Une discipline, ensuite, car la tenue de ce blog au fil du temps implique de rester en permanence attentif aux dernières tendances et avancées technologiques. Je dois constituer une documentation dont l'utilité ne sera pas forcément immédiate. Le processus d'écriture lui-même n'est pas linéaire. Il m'arrive souvent de mener plusieurs sujets de front, dont l'avancement est parfois aléatoire. Un sujet peut prendre l'ascendant sur un autre pour finalement être rétrogradé. Il faut penser le coup d'après, se documenter, écrire, réécrire, faire une pause, y revenir, etc. C'est une démarche assez artisanale en somme.

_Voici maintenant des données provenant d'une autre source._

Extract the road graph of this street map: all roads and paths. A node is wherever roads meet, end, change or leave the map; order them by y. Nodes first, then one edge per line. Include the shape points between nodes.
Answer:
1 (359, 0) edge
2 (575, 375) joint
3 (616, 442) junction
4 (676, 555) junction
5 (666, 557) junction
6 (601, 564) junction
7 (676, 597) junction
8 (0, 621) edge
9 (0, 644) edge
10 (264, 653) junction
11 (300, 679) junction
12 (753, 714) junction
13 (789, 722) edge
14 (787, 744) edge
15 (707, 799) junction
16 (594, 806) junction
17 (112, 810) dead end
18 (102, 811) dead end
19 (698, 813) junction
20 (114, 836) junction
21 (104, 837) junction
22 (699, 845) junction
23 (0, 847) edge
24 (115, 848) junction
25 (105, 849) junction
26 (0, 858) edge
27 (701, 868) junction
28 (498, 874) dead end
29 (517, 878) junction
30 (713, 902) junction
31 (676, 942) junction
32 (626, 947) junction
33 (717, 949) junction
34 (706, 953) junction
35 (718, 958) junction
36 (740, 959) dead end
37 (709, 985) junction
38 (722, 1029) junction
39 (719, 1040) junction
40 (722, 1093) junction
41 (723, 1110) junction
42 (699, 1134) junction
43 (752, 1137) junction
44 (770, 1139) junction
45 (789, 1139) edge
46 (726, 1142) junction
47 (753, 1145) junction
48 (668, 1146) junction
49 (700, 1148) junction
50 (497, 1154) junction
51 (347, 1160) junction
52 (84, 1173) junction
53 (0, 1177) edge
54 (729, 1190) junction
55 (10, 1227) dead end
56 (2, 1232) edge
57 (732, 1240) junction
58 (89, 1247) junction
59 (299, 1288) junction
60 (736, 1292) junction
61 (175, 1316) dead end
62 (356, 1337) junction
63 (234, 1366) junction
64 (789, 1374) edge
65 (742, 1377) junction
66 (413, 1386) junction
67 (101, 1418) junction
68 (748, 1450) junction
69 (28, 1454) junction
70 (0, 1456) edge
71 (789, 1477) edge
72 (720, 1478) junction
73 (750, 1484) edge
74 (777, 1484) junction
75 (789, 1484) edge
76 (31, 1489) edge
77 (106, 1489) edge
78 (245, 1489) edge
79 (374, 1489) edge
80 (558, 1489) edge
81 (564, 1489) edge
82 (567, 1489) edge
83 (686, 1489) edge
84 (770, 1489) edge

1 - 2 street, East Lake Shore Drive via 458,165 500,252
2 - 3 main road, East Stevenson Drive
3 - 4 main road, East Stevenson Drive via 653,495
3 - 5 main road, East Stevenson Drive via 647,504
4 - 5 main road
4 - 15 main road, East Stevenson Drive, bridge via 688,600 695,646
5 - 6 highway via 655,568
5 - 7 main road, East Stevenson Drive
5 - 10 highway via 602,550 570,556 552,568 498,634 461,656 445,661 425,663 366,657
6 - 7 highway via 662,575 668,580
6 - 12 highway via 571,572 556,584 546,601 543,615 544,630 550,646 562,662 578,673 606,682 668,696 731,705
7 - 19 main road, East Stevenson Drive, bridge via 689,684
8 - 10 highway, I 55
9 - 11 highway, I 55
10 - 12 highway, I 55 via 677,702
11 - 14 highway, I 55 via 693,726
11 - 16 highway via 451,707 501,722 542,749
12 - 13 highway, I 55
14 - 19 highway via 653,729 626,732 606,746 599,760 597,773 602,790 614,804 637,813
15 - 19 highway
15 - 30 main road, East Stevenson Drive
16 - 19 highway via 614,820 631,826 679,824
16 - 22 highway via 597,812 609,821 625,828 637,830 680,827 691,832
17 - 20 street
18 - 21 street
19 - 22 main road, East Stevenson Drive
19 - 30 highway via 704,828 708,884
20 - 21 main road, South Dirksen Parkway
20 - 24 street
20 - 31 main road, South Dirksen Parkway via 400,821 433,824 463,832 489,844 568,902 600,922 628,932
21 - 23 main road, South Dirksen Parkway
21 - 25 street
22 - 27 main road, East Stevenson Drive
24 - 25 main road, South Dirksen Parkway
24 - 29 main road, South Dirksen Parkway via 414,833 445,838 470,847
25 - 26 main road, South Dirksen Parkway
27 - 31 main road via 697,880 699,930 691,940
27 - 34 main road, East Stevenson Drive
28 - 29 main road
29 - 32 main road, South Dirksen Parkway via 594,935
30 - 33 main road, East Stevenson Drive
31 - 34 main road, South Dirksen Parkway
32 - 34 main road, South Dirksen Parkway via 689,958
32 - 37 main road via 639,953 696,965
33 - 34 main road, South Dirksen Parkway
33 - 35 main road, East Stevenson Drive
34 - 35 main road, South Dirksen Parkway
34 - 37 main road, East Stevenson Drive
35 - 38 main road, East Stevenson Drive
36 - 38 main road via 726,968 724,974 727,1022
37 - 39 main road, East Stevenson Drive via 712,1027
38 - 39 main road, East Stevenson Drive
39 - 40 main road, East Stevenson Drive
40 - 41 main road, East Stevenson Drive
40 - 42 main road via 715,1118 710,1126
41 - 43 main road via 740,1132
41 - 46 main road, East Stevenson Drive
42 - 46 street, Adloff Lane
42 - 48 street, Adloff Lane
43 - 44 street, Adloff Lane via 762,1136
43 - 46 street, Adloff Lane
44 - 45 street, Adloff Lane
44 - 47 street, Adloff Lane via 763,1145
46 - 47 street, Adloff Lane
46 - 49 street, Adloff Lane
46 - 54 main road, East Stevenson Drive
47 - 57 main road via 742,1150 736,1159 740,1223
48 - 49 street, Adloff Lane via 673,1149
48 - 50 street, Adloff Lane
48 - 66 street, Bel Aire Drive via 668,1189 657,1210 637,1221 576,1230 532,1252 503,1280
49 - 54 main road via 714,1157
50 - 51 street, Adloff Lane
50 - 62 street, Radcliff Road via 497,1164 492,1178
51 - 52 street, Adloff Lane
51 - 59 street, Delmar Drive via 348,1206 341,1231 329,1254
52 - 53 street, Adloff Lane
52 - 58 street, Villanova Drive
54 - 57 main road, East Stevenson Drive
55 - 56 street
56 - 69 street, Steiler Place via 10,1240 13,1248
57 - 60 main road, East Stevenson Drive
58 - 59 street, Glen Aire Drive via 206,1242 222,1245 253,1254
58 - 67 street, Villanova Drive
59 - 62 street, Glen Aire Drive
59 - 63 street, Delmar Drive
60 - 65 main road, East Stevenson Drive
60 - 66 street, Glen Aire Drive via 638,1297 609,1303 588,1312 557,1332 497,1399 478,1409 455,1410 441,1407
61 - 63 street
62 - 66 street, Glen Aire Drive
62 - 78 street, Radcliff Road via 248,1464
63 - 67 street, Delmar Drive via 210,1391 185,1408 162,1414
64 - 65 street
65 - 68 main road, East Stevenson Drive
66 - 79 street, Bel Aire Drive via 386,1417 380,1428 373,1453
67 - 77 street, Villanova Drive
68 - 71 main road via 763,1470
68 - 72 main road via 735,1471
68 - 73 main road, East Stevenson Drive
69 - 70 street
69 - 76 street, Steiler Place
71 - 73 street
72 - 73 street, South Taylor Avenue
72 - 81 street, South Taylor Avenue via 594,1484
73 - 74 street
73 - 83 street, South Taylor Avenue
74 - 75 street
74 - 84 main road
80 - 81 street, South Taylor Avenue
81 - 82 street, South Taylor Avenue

Le plaisir d'écrire, enfin. J'éprouve une satisfaction à travailler la matière de la langue. Cette gymnastique intellectuelle particulière, où l'on manie les mots, les idées et les concepts, me permet de donner forme à ma pensée. J'ai souvent pu observer qu'écrire me donne envie d'écrire, et qu'il m'est parfois difficile de m'interrompre une fois lancé. Je peux également témoigner de la manière dont l'écriture m'accompagne dans la structuration de ma pensée. Écrire un article sur un sujet donné, se documenter, organiser ses idées et suivre un fil narratif me permet d'approfondir la connaissance d'un sujet, bien mieux que la simple lecture d'un bon article sur le même sujet. Sans oublier la réalisation des illustrations ou la recherche iconographique, qui constituent bien évidemment une source de satisfaction supplémentaire, ainsi qu'une occasion de faire une pause numérique.
Ce que ce blog m'a appris et m'apporte au quotidien
Écrire ce blog, c'est l'opportunité d'approfondir les sujets qui m'interpellent. C'est la possibilité d'aller plus loin que l'écume des choses et de l'actualité médiatique, où l'on passe vite à autre chose. C'est prendre le temps d'analyser les outils numériques que j'utilise dans mon quotidien personnel ou professionnel. Je les considère dans une perspective différente de l'approche purement utilitariste qui prévaut souvent, par manque de recul critique. Cela matérialise une sorte de devoir de vigilance vis-à-vis du flot incessant de l'innovation technologique et de sa facilité à s'immiscer presque sans bruit dans le quotidien le plus trivial.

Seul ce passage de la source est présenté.